**Task prompt**
Reproduce the records below exactly as they are written.

Collected data entries
"""

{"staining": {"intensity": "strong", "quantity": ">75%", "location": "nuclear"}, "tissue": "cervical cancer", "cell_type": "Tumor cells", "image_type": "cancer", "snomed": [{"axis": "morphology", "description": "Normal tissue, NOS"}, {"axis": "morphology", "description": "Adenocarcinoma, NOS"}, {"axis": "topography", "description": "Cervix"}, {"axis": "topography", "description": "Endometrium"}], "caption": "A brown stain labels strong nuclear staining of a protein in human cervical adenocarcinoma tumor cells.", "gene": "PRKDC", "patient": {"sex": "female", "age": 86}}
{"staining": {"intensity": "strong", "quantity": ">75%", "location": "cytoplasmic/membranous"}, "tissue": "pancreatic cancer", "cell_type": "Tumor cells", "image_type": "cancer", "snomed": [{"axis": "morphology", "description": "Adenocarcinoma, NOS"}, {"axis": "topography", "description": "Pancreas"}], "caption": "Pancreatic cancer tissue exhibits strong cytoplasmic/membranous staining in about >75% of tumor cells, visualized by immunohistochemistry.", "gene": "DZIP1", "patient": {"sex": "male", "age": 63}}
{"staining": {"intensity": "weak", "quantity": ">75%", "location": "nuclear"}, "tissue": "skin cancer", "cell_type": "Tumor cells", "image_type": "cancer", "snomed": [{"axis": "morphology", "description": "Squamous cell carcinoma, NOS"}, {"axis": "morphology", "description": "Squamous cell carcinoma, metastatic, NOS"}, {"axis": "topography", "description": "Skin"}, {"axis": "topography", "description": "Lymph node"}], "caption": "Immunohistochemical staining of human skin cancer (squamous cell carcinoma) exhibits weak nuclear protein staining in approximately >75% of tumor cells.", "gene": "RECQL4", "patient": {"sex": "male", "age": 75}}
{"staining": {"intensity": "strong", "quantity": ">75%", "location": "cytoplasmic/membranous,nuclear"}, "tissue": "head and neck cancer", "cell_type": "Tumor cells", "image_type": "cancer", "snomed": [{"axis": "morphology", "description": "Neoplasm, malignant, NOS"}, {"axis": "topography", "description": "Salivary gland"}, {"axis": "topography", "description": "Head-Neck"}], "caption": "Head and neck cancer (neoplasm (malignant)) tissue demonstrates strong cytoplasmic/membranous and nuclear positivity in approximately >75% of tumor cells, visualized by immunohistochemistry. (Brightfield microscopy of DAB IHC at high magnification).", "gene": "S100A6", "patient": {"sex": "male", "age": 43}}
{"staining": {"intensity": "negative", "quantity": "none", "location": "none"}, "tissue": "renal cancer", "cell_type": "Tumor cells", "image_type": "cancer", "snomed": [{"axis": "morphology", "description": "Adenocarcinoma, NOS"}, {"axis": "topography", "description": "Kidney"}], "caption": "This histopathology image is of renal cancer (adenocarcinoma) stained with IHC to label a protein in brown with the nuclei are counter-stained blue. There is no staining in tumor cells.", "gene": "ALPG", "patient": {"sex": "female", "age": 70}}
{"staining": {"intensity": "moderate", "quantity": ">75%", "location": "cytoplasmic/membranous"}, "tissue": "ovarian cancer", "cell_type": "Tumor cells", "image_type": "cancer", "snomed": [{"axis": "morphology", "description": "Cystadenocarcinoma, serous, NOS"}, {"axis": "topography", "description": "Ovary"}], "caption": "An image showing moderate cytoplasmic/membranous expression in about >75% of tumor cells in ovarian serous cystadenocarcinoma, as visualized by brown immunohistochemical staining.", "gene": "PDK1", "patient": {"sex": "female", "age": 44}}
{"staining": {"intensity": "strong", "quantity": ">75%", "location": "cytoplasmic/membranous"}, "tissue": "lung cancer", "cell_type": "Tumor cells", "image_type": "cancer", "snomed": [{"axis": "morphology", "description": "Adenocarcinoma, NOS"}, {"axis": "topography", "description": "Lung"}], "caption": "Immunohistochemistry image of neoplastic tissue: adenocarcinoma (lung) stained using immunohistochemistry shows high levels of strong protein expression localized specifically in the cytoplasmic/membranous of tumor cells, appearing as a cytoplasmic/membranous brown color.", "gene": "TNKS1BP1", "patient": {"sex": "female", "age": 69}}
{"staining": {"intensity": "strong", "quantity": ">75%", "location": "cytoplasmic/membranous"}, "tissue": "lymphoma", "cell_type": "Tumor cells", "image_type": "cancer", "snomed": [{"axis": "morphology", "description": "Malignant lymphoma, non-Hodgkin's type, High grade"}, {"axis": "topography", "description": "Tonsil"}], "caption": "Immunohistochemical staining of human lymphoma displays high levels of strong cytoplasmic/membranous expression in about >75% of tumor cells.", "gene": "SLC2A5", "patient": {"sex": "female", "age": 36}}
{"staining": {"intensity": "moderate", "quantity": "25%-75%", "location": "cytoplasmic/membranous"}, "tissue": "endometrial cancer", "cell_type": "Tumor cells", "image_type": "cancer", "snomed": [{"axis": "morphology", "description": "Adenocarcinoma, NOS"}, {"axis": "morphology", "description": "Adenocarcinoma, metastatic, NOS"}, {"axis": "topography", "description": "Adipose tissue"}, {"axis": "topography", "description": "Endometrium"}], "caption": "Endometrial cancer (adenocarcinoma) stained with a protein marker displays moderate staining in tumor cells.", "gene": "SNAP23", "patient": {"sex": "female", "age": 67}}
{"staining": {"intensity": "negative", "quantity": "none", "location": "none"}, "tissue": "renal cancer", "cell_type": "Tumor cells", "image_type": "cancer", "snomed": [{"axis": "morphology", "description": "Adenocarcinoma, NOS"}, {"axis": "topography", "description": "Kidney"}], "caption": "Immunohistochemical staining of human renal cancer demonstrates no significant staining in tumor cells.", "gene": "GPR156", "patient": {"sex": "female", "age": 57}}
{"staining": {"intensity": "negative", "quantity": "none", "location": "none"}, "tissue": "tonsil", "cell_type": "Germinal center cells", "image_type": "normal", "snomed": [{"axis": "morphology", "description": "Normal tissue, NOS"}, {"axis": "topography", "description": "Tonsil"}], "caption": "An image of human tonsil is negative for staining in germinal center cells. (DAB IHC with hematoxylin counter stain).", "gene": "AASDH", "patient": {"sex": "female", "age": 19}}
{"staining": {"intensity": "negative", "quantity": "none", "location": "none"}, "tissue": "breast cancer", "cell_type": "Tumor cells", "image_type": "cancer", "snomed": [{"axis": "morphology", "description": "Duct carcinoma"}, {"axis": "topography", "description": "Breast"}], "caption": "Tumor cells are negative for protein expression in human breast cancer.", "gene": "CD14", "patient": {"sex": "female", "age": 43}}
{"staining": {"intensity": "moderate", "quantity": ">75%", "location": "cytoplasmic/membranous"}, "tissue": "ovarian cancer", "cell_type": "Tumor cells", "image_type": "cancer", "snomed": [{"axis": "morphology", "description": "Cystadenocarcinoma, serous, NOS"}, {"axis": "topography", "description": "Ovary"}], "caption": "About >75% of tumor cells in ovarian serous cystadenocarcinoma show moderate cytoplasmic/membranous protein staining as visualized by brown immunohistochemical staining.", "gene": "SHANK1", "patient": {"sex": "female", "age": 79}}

"""

**Response to the exercise**
{"staining": {"intensity": "strong", "quantity": ">75%", "location": "nuclear"}, "tissue": "cervical cancer", "cell_type": "Tumor cells", "image_type": "cancer", "snomed": [{"axis": "morphology", "description": "Normal tissue, NOS"}, {"axis": "morphology", "description": "Adenocarcinoma, NOS"}, {"axis": "topography", "description": "Cervix"}, {"axis": "topography", "description": "Endometrium"}], "caption": "A brown stain labels strong nuclear staining of a protein in human cervical adenocarcinoma tumor cells.", "gene": "PRKDC", "patient": {"sex": "female", "age": 86}}
{"staining": {"intensity": "strong", "quantity": ">75%", "location": "cytoplasmic/membranous"}, "tissue": "pancreatic cancer", "cell_type": "Tumor cells", "image_type": "cancer", "snomed": [{"axis": "morphology", "description": "Adenocarcinoma, NOS"}, {"axis": "topography", "description": "Pancreas"}], "caption": "Pancreatic cancer tissue exhibits strong cytoplasmic/membranous staining in about >75% of tumor cells, visualized by immunohistochemistry.", "gene": "DZIP1", "patient": {"sex": "male", "age": 63}}
{"staining": {"intensity": "weak", "quantity": ">75%", "location": "nuclear"}, "tissue": "skin cancer", "cell_type": "Tumor cells", "image_type": "cancer", "snomed": [{"axis": "morphology", "description": "Squamous cell carcinoma, NOS"}, {"axis": "morphology", "description": "Squamous cell carcinoma, metastatic, NOS"}, {"axis": "topography", "description": "Skin"}, {"axis": "topography", "description": "Lymph node"}], "caption": "Immunohistochemical staining of human skin cancer (squamous cell carcinoma) exhibits weak nuclear protein staining in approximately >75% of tumor cells.", "gene": "RECQL4", "patient": {"sex": "male", "age": 75}}
{"staining": {"intensity": "strong", "quantity": ">75%", "location": "cytoplasmic/membranous,nuclear"}, "tissue": "head and neck cancer", "cell_type": "Tumor cells", "image_type": "cancer", "snomed": [{"axis": "morphology", "description": "Neoplasm, malignant, NOS"}, {"axis": "topography", "description": "Salivary gland"}, {"axis": "topography", "description": "Head-Neck"}], "caption": "Head and neck cancer (neoplasm (malignant)) tissue demonstrates strong cytoplasmic/membranous and nuclear positivity in approximately >75% of tumor cells, visualized by immunohistochemistry. (Brightfield microscopy of DAB IHC at high magnification).", "gene": "S100A6", "patient": {"sex": "male", "age": 43}}
{"staining": {"intensity": "negative", "quantity": "none", "location": "none"}, "tissue": "renal cancer", "cell_type": "Tumor cells", "image_type": "cancer", "snomed": [{"axis": "morphology", "description": "Adenocarcinoma, NOS"}, {"axis": "topography", "description": "Kidney"}], "caption": "This histopathology image is of renal cancer (adenocarcinoma) stained with IHC to label a protein in brown with the nuclei are counter-stained blue. There is no staining in tumor cells.", "gene": "ALPG", "patient": {"sex": "female", "age": 70}}
{"staining": {"intensity": "moderate", "quantity": ">75%", "location": "cytoplasmic/membranous"}, "tissue": "ovarian cancer", "cell_type": "Tumor cells", "image_type": "cancer", "snomed": [{"axis": "morphology", "description": "Cystadenocarcinoma, serous, NOS"}, {"axis": "topography", "description": "Ovary"}], "caption": "An image showing moderate cytoplasmic/membranous expression in about >75% of tumor cells in ovarian serous cystadenocarcinoma, as visualized by brown immunohistochemical staining.", "gene": "PDK1", "patient": {"sex": "female", "age": 44}}
{"staining": {"intensity": "strong", "quantity": ">75%", "location": "cytoplasmic/membranous"}, "tissue": "lung cancer", "cell_type": "Tumor cells", "image_type": "cancer", "snomed": [{"axis": "morphology", "description": "Adenocarcinoma, NOS"}, {"axis": "topography", "description": "Lung"}], "caption": "Immunohistochemistry image of neoplastic tissue: adenocarcinoma (lung) stained using immunohistochemistry shows high levels of strong protein expression localized specifically in the cytoplasmic/membranous of tumor cells, appearing as a cytoplasmic/membranous brown color.", "gene": "TNKS1BP1", "patient": {"sex": "female", "age": 69}}
{"staining": {"intensity": "strong", "quantity": ">75%", "location": "cytoplasmic/membranous"}, "tissue": "lymphoma", "cell_type": "Tumor cells", "image_type": "cancer", "snomed": [{"axis": "morphology", "description": "Malignant lymphoma, non-Hodgkin's type, High grade"}, {"axis": "topography", "description": "Tonsil"}], "caption": "Immunohistochemical staining of human lymphoma displays high levels of strong cytoplasmic/membranous expression in about >75% of tumor cells.", "gene": "SLC2A5", "patient": {"sex": "female", "age": 36}}
{"staining": {"intensity": "moderate", "quantity": "25%-75%", "location": "cytoplasmic/membranous"}, "tissue": "endometrial cancer", "cell_type": "Tumor cells", "image_type": "cancer", "snomed": [{"axis": "morphology", "description": "Adenocarcinoma, NOS"}, {"axis": "morphology", "description": "Adenocarcinoma, metastatic, NOS"}, {"axis": "topography", "description": "Adipose tissue"}, {"axis": "topography", "description": "Endometrium"}], "caption": "Endometrial cancer (adenocarcinoma) stained with a protein marker displays moderate staining in tumor cells.", "gene": "SNAP23", "patient": {"sex": "female", "age": 67}}
{"staining": {"intensity": "negative", "quantity": "none", "location": "none"}, "tissue": "renal cancer", "cell_type": "Tumor cells", "image_type": "cancer", "snomed": [{"axis": "morphology", "description": "Adenocarcinoma, NOS"}, {"axis": "topography", "description": "Kidney"}], "caption": "Immunohistochemical staining of human renal cancer demonstrates no significant staining in tumor cells.", "gene": "GPR156", "patient": {"sex": "female", "age": 57}}
{"staining": {"intensity": "negative", "quantity": "none", "location": "none"}, "tissue": "tonsil", "cell_type": "Germinal center cells", "image_type": "normal", "snomed": [{"axis": "morphology", "description": "Normal tissue, NOS"}, {"axis": "topography", "description": "Tonsil"}], "caption": "An image of human tonsil is negative for staining in germinal center cells. (DAB IHC with hematoxylin counter stain).", "gene": "AASDH", "patient": {"sex": "female", "age": 19}}
{"staining": {"intensity": "negative", "quantity": "none", "location": "none"}, "tissue": "breast cancer", "cell_type": "Tumor cells", "image_type": "cancer", "snomed": [{"axis": "morphology", "description": "Duct carcinoma"}, {"axis": "topography", "description": "Breast"}], "caption": "Tumor cells are negative for protein expression in human breast cancer.", "gene": "CD14", "patient": {"sex": "female", "age": 43}}
{"staining": {"intensity": "moderate", "quantity": ">75%", "location": "cytoplasmic/membranous"}, "tissue": "ovarian cancer", "cell_type": "Tumor cells", "image_type": "cancer", "snomed": [{"axis": "morphology", "description": "Cystadenocarcinoma, serous, NOS"}, {"axis": "topography", "description": "Ovary"}], "caption": "About >75% of tumor cells in ovarian serous cystadenocarcinoma show moderate cytoplasmic/membranous protein staining as visualized by brown immunohistochemical staining.", "gene": "SHANK1", "patient": {"sex": "female", "age": 79}}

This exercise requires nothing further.